Still there were some who saw this as no real ending and posit this as a structural complaint. That it was an ending substituted or tossed into the breach. That the systematic abandonment of previous detail signaled abandonment of initial purpose. That the finale in this view was in essence a re-purposing of the entire show. I don't think the end was necessarily different from was originally envisioned. The set piece of Jack opening his eyes in the first scene and closing them in the vey last speak to this. It certainly seemed; though, to turn the first four seasons into so much plot chaff and thematic detritus. And it seemed to violate principles for unitary narrative in the process. Even within the realm of television. Maybe the rules for story arcs are like the rules for episodic TV. The issues and people disappear on conflict resolution with no residual responsibility. Going into it the way they did there was no way they were not going to be knocked off their line at some or even many points. The best laid plans aft gang agley. What the network would demand when ratings began to fall, events like the writers strike were going to change what was possible. The assemblage of people who ran this kept it as coherent as manageable, and came down on the side of telling the best story they could, rather than assembling a perfect crystalline curiosity of completeness.

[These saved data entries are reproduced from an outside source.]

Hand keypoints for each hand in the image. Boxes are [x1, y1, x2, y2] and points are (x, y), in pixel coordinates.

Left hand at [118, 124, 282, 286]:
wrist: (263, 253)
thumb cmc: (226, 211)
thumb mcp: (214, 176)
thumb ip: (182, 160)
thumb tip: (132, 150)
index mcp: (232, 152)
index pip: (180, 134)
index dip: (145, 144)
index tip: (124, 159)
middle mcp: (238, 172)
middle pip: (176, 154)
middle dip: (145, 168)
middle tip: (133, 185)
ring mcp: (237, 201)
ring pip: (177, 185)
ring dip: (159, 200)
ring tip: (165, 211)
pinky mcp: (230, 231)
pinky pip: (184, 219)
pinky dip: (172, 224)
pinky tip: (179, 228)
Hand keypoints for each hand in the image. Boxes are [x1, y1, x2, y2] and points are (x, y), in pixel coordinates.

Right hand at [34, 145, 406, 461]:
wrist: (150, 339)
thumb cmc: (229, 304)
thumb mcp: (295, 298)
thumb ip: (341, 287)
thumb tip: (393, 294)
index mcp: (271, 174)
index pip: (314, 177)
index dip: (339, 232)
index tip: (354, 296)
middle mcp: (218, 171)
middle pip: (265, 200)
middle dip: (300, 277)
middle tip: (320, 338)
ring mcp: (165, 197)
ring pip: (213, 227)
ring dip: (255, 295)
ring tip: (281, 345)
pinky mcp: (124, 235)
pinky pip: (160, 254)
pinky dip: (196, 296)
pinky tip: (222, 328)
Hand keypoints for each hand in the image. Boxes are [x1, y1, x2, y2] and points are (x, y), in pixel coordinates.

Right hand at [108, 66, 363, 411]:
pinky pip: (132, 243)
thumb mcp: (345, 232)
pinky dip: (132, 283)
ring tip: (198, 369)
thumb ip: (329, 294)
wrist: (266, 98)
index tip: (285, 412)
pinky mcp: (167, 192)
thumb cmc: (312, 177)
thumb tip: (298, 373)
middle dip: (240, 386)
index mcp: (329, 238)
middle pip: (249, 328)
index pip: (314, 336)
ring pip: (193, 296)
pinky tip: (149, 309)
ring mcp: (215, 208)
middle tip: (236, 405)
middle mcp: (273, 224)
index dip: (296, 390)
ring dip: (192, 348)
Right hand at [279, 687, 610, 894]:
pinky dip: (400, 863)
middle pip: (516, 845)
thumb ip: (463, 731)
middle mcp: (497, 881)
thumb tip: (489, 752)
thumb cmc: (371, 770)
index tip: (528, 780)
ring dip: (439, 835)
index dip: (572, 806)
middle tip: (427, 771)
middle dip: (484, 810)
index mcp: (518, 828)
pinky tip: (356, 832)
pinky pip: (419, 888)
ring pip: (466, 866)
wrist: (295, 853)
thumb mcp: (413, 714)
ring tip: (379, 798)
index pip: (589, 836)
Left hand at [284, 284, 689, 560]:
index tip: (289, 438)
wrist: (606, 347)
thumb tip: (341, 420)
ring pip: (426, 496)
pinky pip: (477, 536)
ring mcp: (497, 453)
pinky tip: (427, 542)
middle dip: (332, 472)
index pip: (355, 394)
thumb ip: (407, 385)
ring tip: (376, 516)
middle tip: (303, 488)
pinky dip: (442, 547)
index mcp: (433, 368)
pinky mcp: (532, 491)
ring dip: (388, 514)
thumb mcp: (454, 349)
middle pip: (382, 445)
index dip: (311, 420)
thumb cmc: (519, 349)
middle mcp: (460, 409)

I think the show succeeded but I will continue to pay attention to all the different viewpoints that don't think so. There is a logic of popular story telling telling in any society, a trap really. It asks that you flatter your audience. If it's a general audience speak to a cultures enlightened sense of itself. If a subculture tell them they are better than the dominate culture. When you are part of the intended audience you'll never see this, you only ever feel it when you're not.